Records for this task:
*** Begin section ***

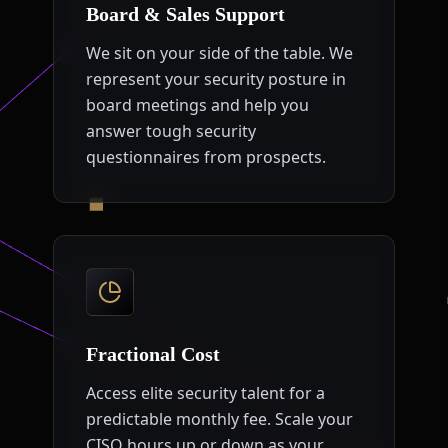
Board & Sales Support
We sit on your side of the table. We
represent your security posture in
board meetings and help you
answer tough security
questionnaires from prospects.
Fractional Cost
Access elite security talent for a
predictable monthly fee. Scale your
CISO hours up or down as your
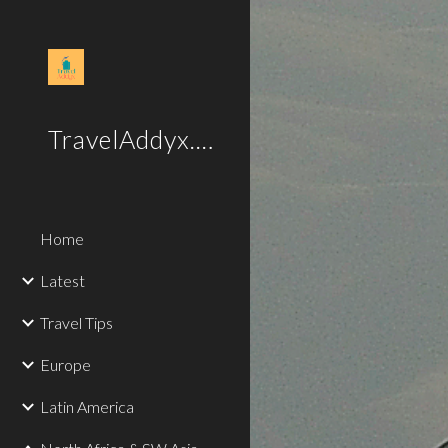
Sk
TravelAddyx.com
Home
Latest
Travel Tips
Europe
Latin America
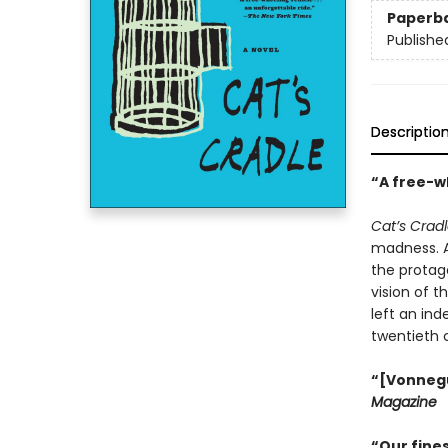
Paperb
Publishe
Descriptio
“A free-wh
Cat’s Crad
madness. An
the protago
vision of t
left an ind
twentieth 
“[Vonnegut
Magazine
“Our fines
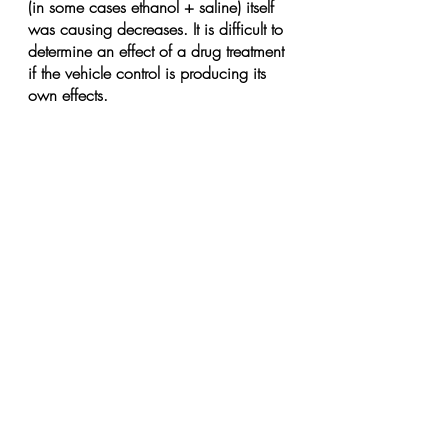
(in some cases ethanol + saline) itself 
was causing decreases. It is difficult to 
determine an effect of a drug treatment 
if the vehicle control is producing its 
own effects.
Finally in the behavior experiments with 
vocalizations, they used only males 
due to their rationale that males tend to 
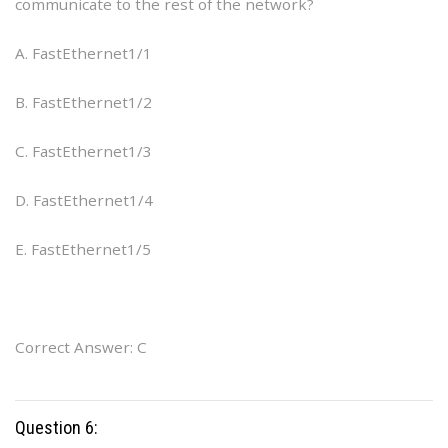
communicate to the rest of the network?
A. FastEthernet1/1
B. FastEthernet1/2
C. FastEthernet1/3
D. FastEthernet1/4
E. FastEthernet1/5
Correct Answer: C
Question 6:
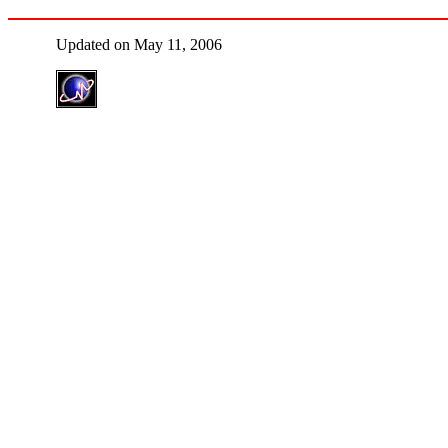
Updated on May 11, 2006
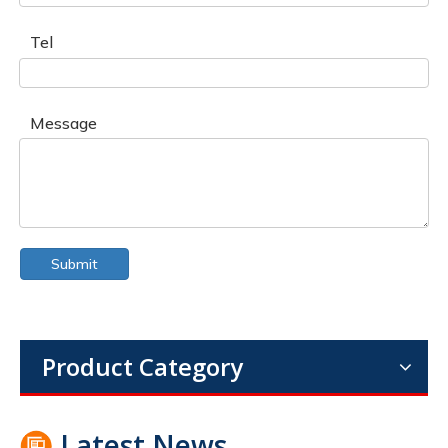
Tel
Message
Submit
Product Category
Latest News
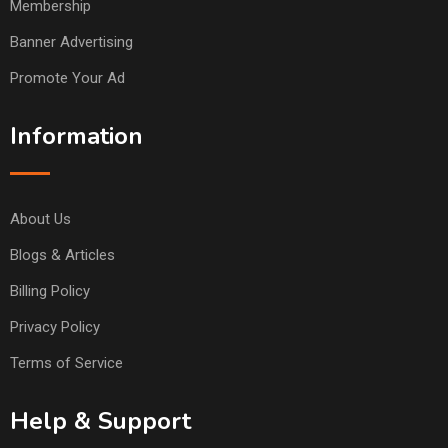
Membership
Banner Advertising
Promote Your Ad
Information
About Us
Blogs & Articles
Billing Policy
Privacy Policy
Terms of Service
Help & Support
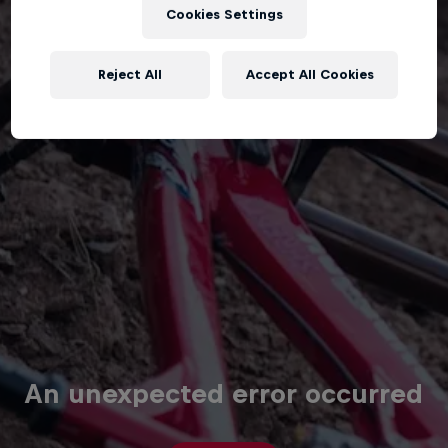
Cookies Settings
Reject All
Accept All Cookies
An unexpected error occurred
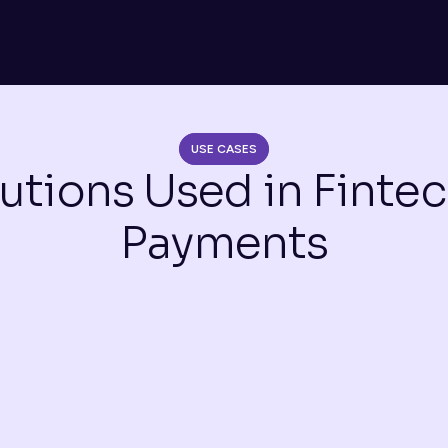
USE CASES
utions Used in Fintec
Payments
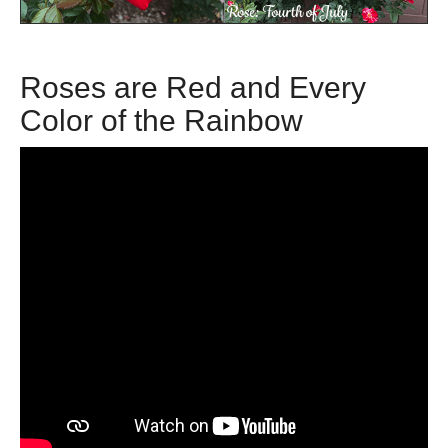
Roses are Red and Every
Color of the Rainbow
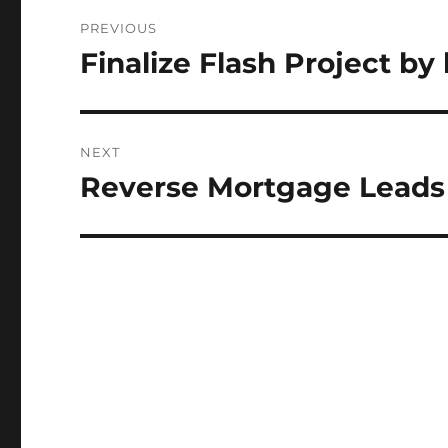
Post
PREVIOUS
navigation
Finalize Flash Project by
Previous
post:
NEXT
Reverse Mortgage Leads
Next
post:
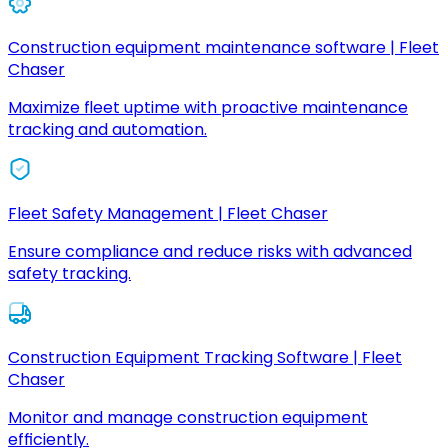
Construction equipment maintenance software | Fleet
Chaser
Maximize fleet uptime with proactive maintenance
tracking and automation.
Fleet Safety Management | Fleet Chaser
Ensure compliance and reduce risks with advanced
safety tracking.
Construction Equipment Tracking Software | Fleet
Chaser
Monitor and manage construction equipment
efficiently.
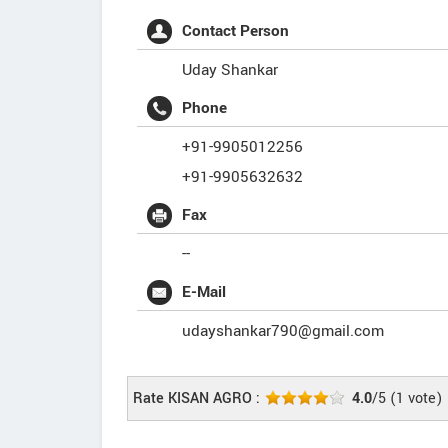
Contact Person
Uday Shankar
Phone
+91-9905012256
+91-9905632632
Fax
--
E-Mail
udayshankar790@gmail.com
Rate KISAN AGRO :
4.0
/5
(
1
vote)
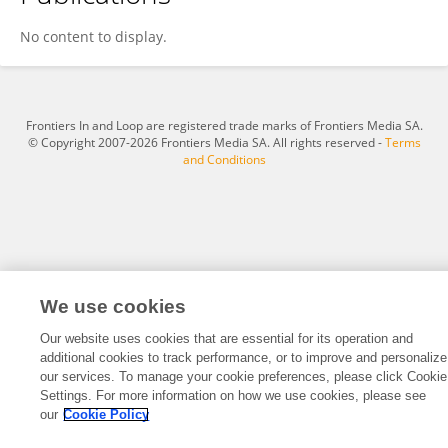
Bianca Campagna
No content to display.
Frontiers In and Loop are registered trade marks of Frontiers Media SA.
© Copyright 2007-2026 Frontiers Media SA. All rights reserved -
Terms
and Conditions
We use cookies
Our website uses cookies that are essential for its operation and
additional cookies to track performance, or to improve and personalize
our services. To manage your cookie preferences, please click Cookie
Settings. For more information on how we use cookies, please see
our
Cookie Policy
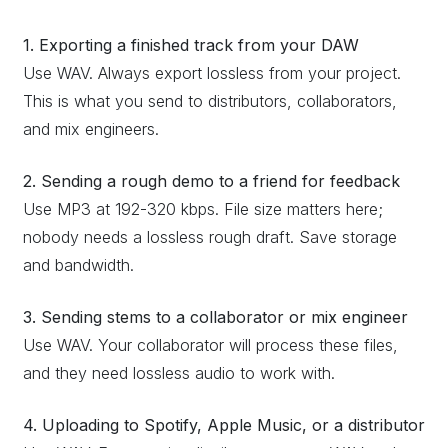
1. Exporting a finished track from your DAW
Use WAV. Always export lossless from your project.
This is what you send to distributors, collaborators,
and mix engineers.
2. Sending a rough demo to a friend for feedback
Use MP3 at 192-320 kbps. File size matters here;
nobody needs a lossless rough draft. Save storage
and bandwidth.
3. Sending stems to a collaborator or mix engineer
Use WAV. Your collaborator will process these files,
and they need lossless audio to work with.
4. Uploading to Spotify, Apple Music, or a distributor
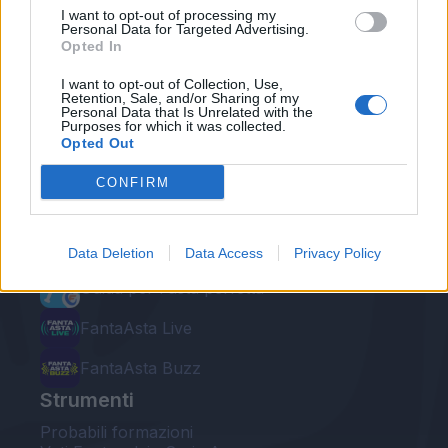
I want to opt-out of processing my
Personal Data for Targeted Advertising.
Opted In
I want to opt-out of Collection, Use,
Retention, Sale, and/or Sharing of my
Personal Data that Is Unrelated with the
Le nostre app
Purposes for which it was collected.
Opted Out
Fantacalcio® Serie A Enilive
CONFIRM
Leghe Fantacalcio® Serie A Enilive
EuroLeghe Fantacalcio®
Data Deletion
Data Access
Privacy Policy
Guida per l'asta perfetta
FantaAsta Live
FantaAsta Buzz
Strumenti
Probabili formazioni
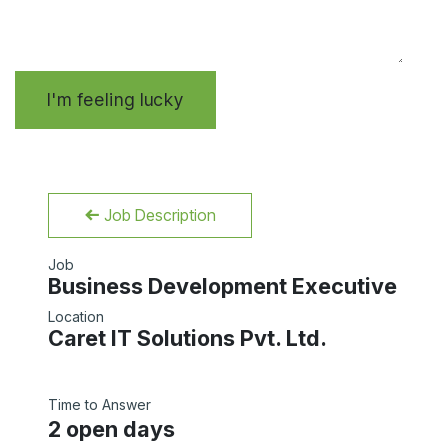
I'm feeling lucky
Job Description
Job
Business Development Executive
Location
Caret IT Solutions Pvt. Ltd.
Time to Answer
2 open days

*** End section ***

What number of lines in the records contain the word "Frontiers"? Answer with that number alone.

2